## Entries provided
· · ·
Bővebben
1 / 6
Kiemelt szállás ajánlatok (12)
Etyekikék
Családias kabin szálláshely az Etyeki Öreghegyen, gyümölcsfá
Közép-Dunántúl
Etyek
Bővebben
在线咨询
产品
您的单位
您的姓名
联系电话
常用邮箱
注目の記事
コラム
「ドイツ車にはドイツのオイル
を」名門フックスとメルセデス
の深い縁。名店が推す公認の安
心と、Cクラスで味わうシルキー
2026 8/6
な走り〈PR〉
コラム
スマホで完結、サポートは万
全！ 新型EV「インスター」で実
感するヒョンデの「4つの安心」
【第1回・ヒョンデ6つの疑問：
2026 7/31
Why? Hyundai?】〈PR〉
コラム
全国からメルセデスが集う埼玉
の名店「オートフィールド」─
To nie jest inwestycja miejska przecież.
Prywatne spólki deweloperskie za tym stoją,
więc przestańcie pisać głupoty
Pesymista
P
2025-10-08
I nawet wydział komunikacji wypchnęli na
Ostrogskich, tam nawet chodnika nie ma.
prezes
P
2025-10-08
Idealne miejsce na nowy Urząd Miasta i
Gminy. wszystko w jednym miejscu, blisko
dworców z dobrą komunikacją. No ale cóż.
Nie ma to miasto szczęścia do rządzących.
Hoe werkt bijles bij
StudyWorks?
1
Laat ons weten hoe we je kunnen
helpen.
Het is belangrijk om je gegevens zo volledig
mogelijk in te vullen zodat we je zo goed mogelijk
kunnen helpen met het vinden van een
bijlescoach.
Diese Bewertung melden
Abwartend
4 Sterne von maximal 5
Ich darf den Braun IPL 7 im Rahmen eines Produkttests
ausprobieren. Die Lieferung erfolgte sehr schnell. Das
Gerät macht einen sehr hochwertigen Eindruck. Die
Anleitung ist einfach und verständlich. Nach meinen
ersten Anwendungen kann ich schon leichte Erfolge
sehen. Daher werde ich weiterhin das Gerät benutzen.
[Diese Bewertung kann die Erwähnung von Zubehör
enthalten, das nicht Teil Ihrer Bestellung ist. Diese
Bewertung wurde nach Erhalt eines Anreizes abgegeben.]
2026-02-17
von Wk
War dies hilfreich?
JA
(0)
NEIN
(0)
· · ·
## Assignment
Write out all of the records word for word.

## Exercise response
Bővebben
1 / 6
Kiemelt szállás ajánlatok (12)
Etyekikék
Családias kabin szálláshely az Etyeki Öreghegyen, gyümölcsfá
Közép-Dunántúl
Etyek
Bővebben
在线咨询
产品
您的单位
您的姓名
联系电话
常用邮箱
注目の記事
コラム
「ドイツ車にはドイツのオイル
を」名門フックスとメルセデス
の深い縁。名店が推す公認の安
心と、Cクラスで味わうシルキー
2026 8/6
な走り〈PR〉
コラム
スマホで完結、サポートは万
全！ 新型EV「インスター」で実
感するヒョンデの「4つの安心」
【第1回・ヒョンデ6つの疑問：
2026 7/31
Why? Hyundai?】〈PR〉
コラム
全国からメルセデスが集う埼玉
の名店「オートフィールド」─
To nie jest inwestycja miejska przecież.
Prywatne spólki deweloperskie za tym stoją,
więc przestańcie pisać głupoty
Pesymista
P
2025-10-08
I nawet wydział komunikacji wypchnęli na
Ostrogskich, tam nawet chodnika nie ma.
prezes
P
2025-10-08
Idealne miejsce na nowy Urząd Miasta i
Gminy. wszystko w jednym miejscu, blisko
dworców z dobrą komunikacją. No ale cóż.
Nie ma to miasto szczęścia do rządzących.
Hoe werkt bijles bij
StudyWorks?
1
Laat ons weten hoe we je kunnen
helpen.
Het is belangrijk om je gegevens zo volledig
mogelijk in te vullen zodat we je zo goed mogelijk
kunnen helpen met het vinden van een
bijlescoach.
Diese Bewertung melden
Abwartend
4 Sterne von maximal 5
Ich darf den Braun IPL 7 im Rahmen eines Produkttests
ausprobieren. Die Lieferung erfolgte sehr schnell. Das
Gerät macht einen sehr hochwertigen Eindruck. Die
Anleitung ist einfach und verständlich. Nach meinen
ersten Anwendungen kann ich schon leichte Erfolge
sehen. Daher werde ich weiterhin das Gerät benutzen.
[Diese Bewertung kann die Erwähnung von Zubehör
enthalten, das nicht Teil Ihrer Bestellung ist. Diese
Bewertung wurde nach Erhalt eines Anreizes abgegeben.]
2026-02-17
von Wk
War dies hilfreich?
JA
(0)
NEIN
(0)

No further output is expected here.